She stood, slowly, as if her body was still trying to remember how to be upright. Her coat creaked with dried mud, ash smudged across one sleeve. As she moved past him, their shoulders brushed, barely a touch, but enough to send heat flickering through him.

It didn’t help that the idea of her in the break room shower flashed through his mind. Water sluicing down her back, hair darkened and slick, steam curling around her skin. He forced the thought out with a sharp breath, but his gaze had already lingered too long.

Emma paused at the door, giving him a look that said she’d maybe caught that flicker too. Or maybe she just felt it, thesame way he did, raw and unresolved, humming just beneath the surface of everything else they weren’t saying.

Before either of them could speak, there was a knock at the door.

Ryker blinked, the moment dissolving.

The door eased open, and Deputy Jemma Salvetti stuck her head in. “Sorry to interrupt. You’ve got a visitor. She asked for both of you. Says her name is Janette Ward.”

Emma stiffened.

Ryker’s memory clicked into place, Janette. The woman who’d sent Ethan that photo. The one who started the unraveling four years ago.

He crossed the room in two steps and shut down the digital evidence board with a tap. The glowing screen winked out, leaving only the overhead light and the shift in atmosphere behind it.

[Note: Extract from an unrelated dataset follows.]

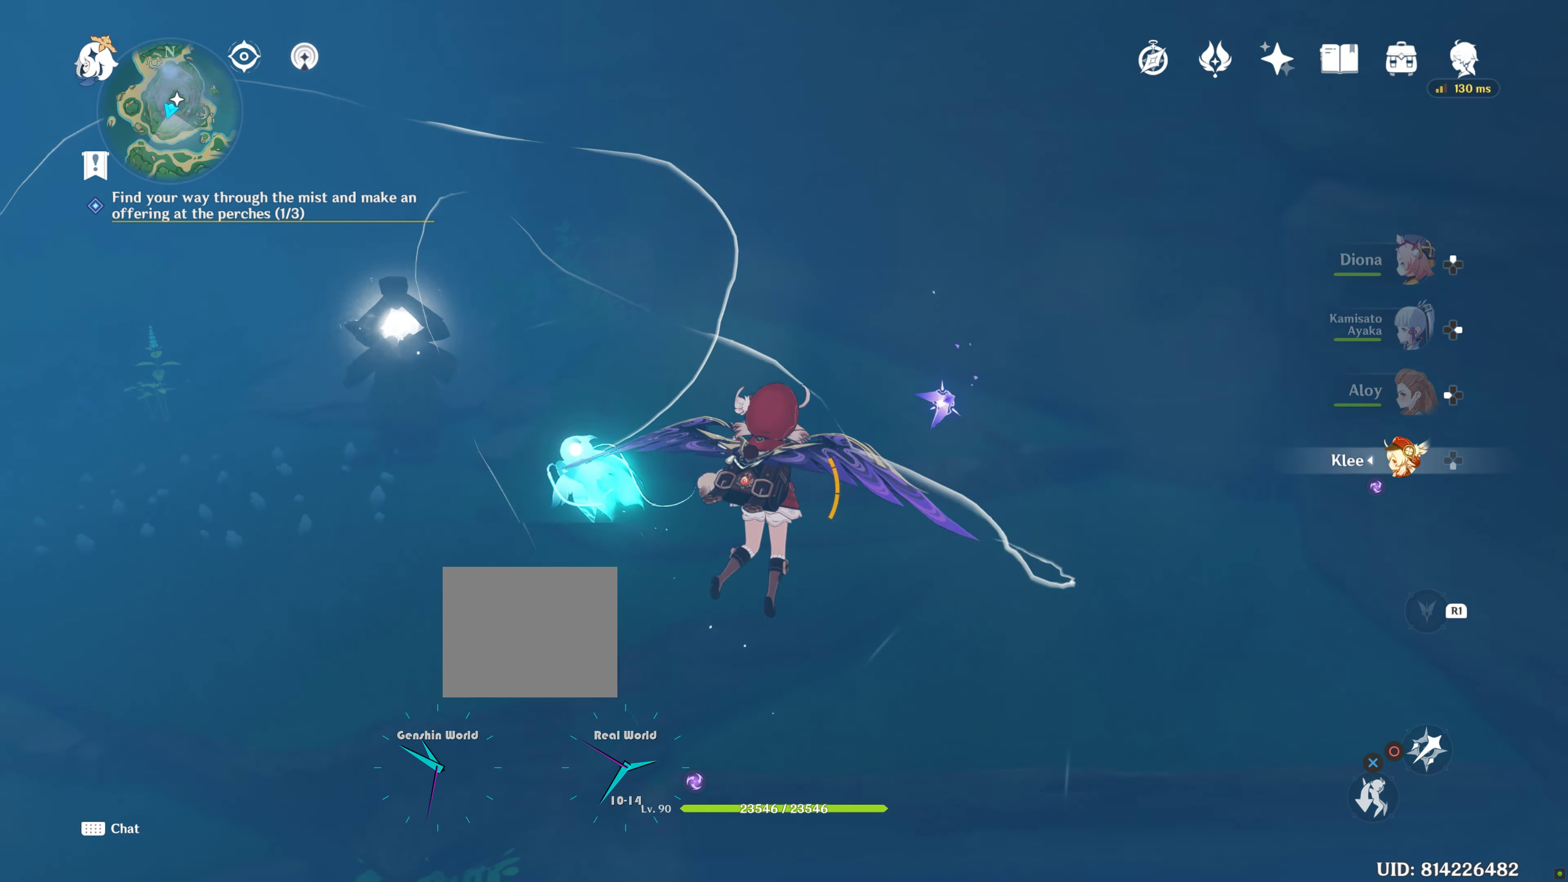
{"buttons": [], "left_stick": "up", "right_stick": "center", "events": [[167, "left_stick", "up"], [167, "right_stick", "center"]]}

“Bring her back,” Ryker said.

But every instinct he had told him, this wasn’t going to be a social call.

Ryker stayed standing, arms loose at his sides but every muscle coiled with tension as Jemma stepped aside to let Janette Ward into the cold case office.

She looked exactly how he remembered from the photo Emma had shown him four years ago, just older, sharper around the edges. Long auburn hair pulled into a ponytail that was halfway undone. Faint smudge of mascara beneath one eye. A little too thin, dressed in black leggings and an oversized denim jacket like she’d left her house in a hurry.

But the confidence she’d exuded in that photo, the one she’d sent Ethan, practically smirking at the camera, was nowhere in sight now.

She looked frantic.

“Is it true?” Janette blurted, barely inside the room. Her voice shook. “The oil field, someone said there was an explosion. That you were shot at. It’s all over the news.”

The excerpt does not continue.